Unfortunately it has been dogged by controversy and conflict over the last year or so which led to it being closed to the public mid last year. The Council have now committed to funding renovations and are handing ownership of the property over to the community via what will be a newly formed incorporated association.

Action is happening quickly with packers moving in this week to pack and store parts of the collection so renovations can begin. After all the past controversy, it is encouraging and inspiring to see the community get behind this project. The Museum is important to the locals as both the repository of their history and as a potential attraction to visitors and they are justly proud of the collection that they have built themselves.

The Museum is distinctive in that it reflects Kandos’s heritage as an industrial town – with a twentieth century past that has been forged out of mining and the cement works that founded the town. Unlike most rural museums, it is less pastoral and focuses on industries that flourished during the period of heroic nation-building.
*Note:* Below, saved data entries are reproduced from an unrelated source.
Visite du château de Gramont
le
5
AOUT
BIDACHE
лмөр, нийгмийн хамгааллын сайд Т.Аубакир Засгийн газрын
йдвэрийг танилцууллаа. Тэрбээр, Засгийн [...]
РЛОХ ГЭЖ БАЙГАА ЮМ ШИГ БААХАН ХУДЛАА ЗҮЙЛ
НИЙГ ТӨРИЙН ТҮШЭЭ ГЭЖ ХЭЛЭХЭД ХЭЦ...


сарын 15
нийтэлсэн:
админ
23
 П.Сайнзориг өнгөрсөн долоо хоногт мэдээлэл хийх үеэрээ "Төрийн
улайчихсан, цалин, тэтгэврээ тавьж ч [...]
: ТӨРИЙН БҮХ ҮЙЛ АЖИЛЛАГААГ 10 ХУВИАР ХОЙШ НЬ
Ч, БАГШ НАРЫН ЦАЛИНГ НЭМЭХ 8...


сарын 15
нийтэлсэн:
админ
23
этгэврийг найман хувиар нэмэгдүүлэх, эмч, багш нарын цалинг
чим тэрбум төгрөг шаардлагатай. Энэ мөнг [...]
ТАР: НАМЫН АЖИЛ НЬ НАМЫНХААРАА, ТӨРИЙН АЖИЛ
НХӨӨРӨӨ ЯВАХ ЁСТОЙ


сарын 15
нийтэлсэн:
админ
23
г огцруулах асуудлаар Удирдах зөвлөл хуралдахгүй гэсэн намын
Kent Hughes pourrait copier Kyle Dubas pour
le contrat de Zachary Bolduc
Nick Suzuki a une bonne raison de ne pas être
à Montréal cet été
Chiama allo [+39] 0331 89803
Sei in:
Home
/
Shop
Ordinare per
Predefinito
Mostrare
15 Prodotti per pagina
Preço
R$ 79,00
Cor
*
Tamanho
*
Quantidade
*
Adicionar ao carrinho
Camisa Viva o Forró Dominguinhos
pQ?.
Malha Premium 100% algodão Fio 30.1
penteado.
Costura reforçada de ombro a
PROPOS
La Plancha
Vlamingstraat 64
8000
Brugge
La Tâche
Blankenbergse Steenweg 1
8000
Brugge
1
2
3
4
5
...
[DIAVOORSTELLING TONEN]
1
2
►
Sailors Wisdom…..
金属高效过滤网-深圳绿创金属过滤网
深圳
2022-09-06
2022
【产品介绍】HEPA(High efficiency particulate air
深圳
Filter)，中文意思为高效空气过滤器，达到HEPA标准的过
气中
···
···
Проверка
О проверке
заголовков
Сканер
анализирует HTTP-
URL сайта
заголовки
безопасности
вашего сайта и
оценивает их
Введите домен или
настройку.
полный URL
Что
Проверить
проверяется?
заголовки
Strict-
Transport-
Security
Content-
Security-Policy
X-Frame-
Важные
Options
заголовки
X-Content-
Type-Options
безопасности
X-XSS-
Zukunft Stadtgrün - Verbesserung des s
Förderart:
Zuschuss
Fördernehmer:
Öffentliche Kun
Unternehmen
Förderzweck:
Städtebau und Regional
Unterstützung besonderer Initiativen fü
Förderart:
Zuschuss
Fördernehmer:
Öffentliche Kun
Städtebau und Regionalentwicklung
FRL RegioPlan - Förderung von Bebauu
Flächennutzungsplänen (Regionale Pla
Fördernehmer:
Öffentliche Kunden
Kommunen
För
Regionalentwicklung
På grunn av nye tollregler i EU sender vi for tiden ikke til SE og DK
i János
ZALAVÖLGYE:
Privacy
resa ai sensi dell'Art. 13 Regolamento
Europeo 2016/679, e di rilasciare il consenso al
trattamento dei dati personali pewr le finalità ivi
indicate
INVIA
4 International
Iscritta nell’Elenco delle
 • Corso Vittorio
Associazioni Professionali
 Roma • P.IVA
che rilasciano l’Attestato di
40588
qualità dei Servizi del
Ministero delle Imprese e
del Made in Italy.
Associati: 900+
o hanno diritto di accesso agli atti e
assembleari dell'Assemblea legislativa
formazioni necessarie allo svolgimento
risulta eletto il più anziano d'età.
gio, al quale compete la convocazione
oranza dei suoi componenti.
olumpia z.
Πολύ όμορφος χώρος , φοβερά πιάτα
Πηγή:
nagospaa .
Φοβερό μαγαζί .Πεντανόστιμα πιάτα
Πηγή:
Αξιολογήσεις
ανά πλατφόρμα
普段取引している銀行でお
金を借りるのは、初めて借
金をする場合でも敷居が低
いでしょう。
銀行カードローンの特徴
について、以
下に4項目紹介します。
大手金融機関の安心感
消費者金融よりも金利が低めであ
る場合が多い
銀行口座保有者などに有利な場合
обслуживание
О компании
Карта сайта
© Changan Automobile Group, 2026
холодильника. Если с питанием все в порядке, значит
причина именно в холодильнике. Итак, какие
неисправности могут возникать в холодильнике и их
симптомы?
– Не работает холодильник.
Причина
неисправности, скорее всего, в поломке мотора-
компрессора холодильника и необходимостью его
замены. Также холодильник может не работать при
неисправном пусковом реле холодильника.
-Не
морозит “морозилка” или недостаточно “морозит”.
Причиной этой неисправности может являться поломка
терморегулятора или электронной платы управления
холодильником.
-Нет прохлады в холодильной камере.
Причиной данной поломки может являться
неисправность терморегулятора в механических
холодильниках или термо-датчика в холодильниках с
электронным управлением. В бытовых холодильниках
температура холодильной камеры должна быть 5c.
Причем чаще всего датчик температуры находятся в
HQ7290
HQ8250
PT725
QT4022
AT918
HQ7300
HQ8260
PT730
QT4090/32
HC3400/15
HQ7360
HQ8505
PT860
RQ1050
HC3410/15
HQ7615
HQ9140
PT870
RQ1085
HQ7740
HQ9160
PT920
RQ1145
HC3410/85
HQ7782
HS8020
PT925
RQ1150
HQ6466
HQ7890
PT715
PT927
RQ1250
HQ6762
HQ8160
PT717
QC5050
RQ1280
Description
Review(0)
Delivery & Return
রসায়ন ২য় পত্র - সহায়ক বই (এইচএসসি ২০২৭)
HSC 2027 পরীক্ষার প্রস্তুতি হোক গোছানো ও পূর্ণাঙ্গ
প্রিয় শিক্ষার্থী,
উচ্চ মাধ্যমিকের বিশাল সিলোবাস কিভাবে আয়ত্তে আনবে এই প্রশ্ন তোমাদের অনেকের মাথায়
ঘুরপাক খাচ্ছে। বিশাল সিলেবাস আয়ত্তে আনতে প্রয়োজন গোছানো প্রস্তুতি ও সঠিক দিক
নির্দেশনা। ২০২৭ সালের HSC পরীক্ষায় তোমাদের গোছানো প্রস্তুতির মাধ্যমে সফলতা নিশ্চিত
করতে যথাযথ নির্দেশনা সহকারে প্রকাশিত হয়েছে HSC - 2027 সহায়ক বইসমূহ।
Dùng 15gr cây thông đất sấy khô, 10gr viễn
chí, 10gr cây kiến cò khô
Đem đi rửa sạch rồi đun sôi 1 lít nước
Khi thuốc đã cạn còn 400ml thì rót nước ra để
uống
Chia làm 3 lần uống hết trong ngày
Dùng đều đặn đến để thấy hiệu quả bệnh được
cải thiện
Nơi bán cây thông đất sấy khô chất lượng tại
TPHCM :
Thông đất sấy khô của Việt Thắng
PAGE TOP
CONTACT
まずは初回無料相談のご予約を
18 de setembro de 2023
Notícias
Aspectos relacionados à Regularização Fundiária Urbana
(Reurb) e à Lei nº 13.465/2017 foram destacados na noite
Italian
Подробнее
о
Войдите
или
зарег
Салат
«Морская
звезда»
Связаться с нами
The collection has been described as idiosyncratic – it has it’s quirky elements such as the cement dress which was constructed by an HSC student and the Lady Bushranger’s teapot, but it also has a fascinating collection from cement and mining works which have played such an important and often undervalued role in building our country. These elements are often overlooked as we prefer to romanticise our pastoral heritage.

Over the past few days I’ve been helping record the museum collection as it gets packed and it has been a pleasure to meet the founding members who have popped in with words of encouragement. A sense of excitement is growing as we can see the Museum having a new lease of life (and a facelift).

The plan is that it will reopen prior to the town’s centenary celebrations over the October long weekend. There’s an enormous amount of work to do to get us to that point but if the level of support received so far is any indication, we’ll get there and have a grand reopening.